(concurring):
37. Although I concur, I write to reflect upon a statement in the majority opinion that in my judgment may be overly broad and, although technically correct, may be misleading. That statement was: “The court below correctly held that Article 31(b) does not confer a right to assistance of counsel.” ¶ 34. That is just as correct as saying, “The Fifth Amendment to the Constitution does not confer a right to assistance of counsel.” That is correct, at least in the sense that you cannot find those words uttered in the Fifth Amendment, just like you cannot find them uttered in Article 31(b), Uniform Code of Military Justice, 10 USC § 831(b). However, all agree that a military member being interrogated while in custody has the right to a military lawyer. United States v. Tempia, 16 USCMA 629, 37 CMR 249 (1967); Mil. R.Evid. 305(d)(1)(A), Manual for Courts-Martial, United States, 1984. The member must be advised of this right.

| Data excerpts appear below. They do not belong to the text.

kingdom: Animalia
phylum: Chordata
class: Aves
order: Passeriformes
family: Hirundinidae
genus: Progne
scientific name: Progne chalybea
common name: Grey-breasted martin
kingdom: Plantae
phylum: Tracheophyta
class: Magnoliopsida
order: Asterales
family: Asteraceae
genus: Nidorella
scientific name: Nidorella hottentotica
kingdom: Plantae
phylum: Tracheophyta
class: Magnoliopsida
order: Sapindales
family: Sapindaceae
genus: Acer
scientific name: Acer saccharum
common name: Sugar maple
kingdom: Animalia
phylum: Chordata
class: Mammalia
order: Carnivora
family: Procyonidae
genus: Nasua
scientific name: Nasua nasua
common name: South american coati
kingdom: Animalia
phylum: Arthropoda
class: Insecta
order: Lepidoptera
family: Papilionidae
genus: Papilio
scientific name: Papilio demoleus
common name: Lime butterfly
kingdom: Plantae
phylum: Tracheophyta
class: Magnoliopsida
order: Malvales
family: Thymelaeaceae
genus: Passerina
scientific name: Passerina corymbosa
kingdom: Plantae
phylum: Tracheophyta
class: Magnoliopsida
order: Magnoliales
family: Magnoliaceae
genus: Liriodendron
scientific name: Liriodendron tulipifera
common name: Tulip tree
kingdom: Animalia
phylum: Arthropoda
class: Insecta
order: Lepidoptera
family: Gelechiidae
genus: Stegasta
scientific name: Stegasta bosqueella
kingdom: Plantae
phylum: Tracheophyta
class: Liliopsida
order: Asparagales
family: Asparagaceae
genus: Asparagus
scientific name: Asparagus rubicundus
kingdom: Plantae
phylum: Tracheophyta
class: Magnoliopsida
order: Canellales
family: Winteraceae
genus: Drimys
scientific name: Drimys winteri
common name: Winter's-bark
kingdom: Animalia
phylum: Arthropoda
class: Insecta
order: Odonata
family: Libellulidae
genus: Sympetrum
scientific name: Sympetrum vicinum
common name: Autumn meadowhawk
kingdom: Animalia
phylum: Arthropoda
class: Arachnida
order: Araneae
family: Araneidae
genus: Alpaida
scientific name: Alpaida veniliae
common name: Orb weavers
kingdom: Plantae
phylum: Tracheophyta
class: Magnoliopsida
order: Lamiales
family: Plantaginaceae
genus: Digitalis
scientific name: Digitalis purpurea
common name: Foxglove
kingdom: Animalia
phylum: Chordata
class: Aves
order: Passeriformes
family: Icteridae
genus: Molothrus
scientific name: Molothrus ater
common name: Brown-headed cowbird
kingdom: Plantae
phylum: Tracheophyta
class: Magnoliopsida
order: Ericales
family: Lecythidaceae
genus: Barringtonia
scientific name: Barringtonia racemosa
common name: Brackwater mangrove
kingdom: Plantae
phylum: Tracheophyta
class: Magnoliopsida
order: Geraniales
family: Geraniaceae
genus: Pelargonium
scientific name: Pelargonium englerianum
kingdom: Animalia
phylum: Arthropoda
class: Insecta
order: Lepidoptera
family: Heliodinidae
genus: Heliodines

38. Furthermore, Tempia gives us a rather broad definition of the idea of “custody.” There, Judge Ferguson stated:
The test to be applied is not whether the accused, technically, has been taken into custody, but, absent that, whether he has been “otherwise deprived of his freedom of action in any significant way.” Miranda, supra, at page 444, 86 S.Ct. at page 1612. Here the accused was clearly summoned for interrogation. Had he not obeyed, he would have undoubtedly subjected himself to being penalized for a failure to repair. In the military, unlike civil life, a suspect may be required to report and submit to questioning quite without regard to warrants or other legal process. It ignores the realities of that situation to say that one ordered to appear for interrogation has not been significantly deprived of his freedom of action____
16 USCMA at 636, 37 CMR at 256 (citations omitted).
39. Importantly, in this case the Naval Criminal Investigative Service (NCIS) agents did indeed scrupulously advise appellant that he enjoyed the right to counsel. This advice was incorporated into the advice given pursuant to Article 31(b). Appellant most certainly understood the advice because he exercised his right to consult with counsel. Unfortunately, he was denied counsel.
40. Arguably, the NCIS agents perceived that appellant’s “freedom of action” was being limited in a “significant way.” Otherwise, why would they give the advice? And even if the advice was not required, should not the Government be bound by the lawful acts of its agents when they are acting within their scope of authority?
41. In any event, I agree with Judge Gierke that the court below overstepped the boundaries of the appeal under Article 62, UCMJ, 10 USC § 862. Appellant should have the opportunity to further litigate his motion to suppress. Among the questions remaining to be resolved is the query: What does it mean in terms of voluntariness to “waive” the right to counsel if counsel has just told you that you have no right to his services? See Johnson v. Zerbst, 304 U.S. 458, 464, 58 S.Ct. 1019, 1023, 82 L.Ed. 1461 (1938).